** start of SOURCE PASSAGE **

Late summer is the biggest fruit time - a good time to talk about preserving all that wonderful taste. If you take some of my suggestions, you can keep part of your refrigerator stocked with a few containers of simple easy-to-do preserves made from your own trees in your own yard. PNW Fruit Trees 082209.jpgThe first time you treat your partner or friends to brunch with hot muffins and a fancy glass serving dish of homemade marmalade, you won't regret a minute of the effort.

Every year in the U.S., the amount of backyard fruit that goes to waste would probably feed a small country. I see this waste in Los Angeles especially, where citrus and loquats and other varieties of fruit trees have been planted everywhere in the city as ornamentals. So they bear abundant crops that simply fall on the lawn, unnoticed except by urban birds and rats. The yard guy rakes up the spoiled fruit and throws it in the trash.

But with food prices soaring, more people are suddenly discovering what money-savers these neglected trees can be. In some L.A. neighborhoods like mine, some homes (including mine) do fruit swaps so we can spread around that bounty. In Ohio or New York, a homeowner might notice that old weedy apple tree in the corner of the yard. With a little expert care (a job for your local arborist), it can be pruned and fertilized and brought back to fruit-bearing vigor.

You can plant your own fruit trees too. Even the smallest yard might have room for one or two dwarf varieties of fruit tree, if grown in the ground. Some dwarfs also do well in a large container on a patio. I have several container-grown citrus trees along a sunny east wall of my garden. They don't get very big. But hey -- my six-foot Key lime tree gives me enough of the tiny gourmet limes to make a couple of those fabulous pies every year.

Baby fruit trees don't cost much -- maybe $20 or so. And growing a fruit tree is pretty easy. Trust me. The Web abounds with information on how to plant, grow and care for fruit trees.

The challenge with a crop of fresh fruit is that it lasts only for a short time -- and it comes once a year. So you have to rush around and preserve what you can't eat.

But today not everybody has the time or the experience for the elaborate routines of canning and making jams and jellies that our grandmothers used to do -- all that boiling of glass jars so they're sterilized, etc. My own family used to do this during the Depression and World War II, and I used to help, so I know how much work it is. They knew the technology so well that they could store all their products in a cool place in the basement, where the jars of pickled peaches and other stuff would keep for nearly a year.

Today my Los Angeles corner lot has four mature fruit trees -- santa rosa plum, black mission fig, loquat and Japanese pear. They went in the ground in 1996, and are now big enough to inundate me every year.

So how do I deal with four fruit crops the easy way?

The French Solution

For me, one solution is an updated version of an old French process called the confit.

The French, especially country people, are universal geniuses about food and storing food - and they used this method for centuries before they had refrigeration. The word means "to conserve." A confit (pronounced cone-fee) essentially preserves a produce item by keeping it infused in, and covered by olive oil, or vinegar, or brine. Those little jars of capers or olives that you see in the supermarket are a type of confit.

Cooked meat can also be preserved this way, but you have to know what you're doing. In southern France, they make wonderful confits of duck and pork, which are kept from spoiling due to airtight-covered in lard or goose fat.

** end of SOURCE PASSAGE **
** start of ROWS **

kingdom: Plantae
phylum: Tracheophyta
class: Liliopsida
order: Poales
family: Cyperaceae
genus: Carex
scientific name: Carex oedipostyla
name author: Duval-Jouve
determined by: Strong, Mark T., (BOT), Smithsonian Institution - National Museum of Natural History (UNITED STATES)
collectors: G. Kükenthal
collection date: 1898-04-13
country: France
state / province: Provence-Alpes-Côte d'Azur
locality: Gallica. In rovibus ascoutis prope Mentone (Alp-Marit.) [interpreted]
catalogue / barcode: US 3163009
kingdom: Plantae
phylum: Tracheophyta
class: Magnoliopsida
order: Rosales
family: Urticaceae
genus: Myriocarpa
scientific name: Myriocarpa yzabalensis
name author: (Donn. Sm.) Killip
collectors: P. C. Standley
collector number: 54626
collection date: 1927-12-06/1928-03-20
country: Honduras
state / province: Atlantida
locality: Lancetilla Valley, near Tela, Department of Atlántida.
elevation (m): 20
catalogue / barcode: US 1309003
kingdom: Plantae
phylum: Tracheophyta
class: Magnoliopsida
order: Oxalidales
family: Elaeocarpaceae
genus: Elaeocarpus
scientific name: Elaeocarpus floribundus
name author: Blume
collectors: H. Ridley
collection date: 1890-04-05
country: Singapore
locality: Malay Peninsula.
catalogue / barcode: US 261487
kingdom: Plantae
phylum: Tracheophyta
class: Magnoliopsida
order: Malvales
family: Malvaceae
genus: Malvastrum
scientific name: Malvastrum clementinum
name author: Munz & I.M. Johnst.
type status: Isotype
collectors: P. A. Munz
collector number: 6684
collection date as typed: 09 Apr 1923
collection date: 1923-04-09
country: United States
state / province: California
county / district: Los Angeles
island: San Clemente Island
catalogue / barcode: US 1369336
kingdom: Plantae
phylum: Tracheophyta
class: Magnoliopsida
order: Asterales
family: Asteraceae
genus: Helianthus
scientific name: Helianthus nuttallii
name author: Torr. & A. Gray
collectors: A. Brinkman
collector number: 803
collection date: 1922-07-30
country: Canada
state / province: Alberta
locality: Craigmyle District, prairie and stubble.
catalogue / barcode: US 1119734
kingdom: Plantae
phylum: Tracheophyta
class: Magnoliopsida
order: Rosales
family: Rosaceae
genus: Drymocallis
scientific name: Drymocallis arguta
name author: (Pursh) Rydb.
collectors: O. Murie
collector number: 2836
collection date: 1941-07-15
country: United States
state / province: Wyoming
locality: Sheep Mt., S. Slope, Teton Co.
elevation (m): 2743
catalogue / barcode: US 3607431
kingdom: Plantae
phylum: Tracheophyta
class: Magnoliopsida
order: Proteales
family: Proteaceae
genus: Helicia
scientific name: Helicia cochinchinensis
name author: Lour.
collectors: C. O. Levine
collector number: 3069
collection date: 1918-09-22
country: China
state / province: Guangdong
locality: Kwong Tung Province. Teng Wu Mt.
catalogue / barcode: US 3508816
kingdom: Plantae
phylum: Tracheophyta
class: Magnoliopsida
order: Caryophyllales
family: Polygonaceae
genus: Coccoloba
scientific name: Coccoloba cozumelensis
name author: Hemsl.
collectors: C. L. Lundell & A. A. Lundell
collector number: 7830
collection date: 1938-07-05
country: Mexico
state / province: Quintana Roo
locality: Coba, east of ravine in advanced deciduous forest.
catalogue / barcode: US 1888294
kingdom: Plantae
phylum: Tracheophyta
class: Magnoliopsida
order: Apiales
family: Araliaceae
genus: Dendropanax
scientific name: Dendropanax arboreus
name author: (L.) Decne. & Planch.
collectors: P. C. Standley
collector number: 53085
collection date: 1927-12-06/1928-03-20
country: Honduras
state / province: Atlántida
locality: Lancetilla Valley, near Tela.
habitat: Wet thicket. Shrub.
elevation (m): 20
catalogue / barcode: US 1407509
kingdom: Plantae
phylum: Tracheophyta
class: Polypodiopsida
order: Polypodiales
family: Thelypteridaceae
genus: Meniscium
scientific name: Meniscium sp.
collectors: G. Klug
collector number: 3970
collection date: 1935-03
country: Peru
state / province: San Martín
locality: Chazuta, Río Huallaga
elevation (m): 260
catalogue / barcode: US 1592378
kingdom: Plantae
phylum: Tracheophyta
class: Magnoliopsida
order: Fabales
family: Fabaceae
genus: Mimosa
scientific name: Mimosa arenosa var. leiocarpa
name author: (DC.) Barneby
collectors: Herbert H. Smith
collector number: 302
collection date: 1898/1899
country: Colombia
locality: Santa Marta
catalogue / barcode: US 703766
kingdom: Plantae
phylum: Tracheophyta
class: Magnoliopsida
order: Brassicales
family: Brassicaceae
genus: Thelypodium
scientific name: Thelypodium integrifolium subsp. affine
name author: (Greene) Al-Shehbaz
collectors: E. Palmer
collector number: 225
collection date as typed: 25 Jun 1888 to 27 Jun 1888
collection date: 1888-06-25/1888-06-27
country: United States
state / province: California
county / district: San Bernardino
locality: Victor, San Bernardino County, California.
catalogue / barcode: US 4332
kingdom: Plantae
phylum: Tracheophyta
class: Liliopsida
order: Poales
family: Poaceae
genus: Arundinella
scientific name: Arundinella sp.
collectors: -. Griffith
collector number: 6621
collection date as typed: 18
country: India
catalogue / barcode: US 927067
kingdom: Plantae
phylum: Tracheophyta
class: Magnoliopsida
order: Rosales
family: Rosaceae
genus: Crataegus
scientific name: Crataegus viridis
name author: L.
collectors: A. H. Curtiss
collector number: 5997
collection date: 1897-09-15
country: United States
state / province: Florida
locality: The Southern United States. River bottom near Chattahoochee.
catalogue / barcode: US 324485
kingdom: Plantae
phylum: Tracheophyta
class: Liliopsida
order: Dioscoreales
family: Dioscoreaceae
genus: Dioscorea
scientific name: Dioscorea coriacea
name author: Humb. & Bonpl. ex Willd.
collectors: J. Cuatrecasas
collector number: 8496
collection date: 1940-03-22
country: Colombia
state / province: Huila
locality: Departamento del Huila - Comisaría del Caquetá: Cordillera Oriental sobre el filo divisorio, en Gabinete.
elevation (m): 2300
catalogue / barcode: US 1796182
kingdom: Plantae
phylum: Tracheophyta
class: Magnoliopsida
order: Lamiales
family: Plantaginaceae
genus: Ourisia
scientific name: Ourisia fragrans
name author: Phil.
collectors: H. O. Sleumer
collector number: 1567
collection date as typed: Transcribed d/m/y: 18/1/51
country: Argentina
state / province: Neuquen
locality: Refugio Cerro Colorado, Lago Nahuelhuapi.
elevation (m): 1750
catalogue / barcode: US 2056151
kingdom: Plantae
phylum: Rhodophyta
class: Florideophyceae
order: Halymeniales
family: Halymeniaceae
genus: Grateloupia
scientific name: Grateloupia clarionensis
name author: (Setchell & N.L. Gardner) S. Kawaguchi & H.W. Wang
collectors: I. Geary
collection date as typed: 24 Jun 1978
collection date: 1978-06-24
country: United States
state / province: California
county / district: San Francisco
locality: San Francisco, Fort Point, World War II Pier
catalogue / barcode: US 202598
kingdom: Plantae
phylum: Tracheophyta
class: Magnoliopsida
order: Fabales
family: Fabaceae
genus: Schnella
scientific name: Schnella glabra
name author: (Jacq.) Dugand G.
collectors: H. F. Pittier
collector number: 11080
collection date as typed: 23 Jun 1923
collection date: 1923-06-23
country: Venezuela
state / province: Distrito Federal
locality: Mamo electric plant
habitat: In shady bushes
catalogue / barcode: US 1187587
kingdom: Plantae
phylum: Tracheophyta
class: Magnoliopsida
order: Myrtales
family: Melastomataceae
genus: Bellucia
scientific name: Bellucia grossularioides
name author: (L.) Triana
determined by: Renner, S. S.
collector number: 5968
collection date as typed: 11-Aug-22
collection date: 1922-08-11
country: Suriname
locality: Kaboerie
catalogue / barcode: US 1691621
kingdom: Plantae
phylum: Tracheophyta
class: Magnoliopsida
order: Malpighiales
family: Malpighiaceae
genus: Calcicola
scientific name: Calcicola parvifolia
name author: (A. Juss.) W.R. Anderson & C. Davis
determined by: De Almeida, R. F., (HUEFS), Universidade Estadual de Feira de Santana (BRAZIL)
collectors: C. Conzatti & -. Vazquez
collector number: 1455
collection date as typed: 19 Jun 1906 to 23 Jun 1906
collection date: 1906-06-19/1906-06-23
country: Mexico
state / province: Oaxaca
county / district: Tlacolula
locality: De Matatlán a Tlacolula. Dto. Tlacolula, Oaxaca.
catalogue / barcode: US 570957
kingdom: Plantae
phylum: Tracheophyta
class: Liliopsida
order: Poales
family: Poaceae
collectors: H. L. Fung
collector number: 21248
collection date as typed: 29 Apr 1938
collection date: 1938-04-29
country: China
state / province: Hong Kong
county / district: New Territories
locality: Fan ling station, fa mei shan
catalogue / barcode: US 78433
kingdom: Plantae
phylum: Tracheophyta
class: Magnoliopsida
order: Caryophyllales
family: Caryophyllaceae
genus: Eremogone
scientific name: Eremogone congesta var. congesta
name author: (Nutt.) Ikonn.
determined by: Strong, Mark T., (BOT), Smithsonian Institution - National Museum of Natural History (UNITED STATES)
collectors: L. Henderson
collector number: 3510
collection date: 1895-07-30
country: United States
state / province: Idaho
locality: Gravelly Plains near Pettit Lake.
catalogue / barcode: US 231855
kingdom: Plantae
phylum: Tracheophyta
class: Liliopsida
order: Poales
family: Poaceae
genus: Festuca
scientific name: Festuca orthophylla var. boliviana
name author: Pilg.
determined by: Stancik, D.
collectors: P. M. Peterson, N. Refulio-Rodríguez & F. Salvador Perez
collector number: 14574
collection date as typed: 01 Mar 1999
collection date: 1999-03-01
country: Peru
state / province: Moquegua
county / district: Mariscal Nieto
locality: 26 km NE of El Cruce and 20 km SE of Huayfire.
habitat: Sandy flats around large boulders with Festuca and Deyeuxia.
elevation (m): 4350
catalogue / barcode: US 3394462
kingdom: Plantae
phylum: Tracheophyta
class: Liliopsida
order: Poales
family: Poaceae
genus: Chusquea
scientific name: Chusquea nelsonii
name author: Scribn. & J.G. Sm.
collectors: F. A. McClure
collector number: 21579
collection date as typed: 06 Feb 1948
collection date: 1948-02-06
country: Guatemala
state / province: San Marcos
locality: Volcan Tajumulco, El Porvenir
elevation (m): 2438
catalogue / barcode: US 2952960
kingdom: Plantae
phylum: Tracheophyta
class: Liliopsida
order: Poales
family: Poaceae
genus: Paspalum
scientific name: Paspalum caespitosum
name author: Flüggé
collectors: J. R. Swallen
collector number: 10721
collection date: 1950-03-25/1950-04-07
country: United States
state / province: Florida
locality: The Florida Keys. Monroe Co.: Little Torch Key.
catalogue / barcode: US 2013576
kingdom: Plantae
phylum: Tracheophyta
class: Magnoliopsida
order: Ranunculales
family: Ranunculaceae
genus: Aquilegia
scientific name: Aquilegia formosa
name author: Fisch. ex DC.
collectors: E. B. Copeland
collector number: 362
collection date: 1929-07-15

** end of ROWS **

» TO DO
a - Duplicate the part of the article on backyard fruit above, from "Today my Los" up to and including "called the confit.".
b - Translate this sentence from the article on backyard fruit into Spanish: "I have several container-grown citrus trees along a sunny east wall of my garden."

» SOLUTIONS TO THE PROBLEMS
a -
Today my Los Angeles corner lot has four mature fruit trees -- santa rosa plum, black mission fig, loquat and Japanese pear. They went in the ground in 1996, and are now big enough to inundate me every year.

So how do I deal with four fruit crops the easy way?

The French Solution

For me, one solution is an updated version of an old French process called the confit.

b - Tengo varios cítricos cultivados en macetas a lo largo de una pared soleada orientada al este de mi jardín.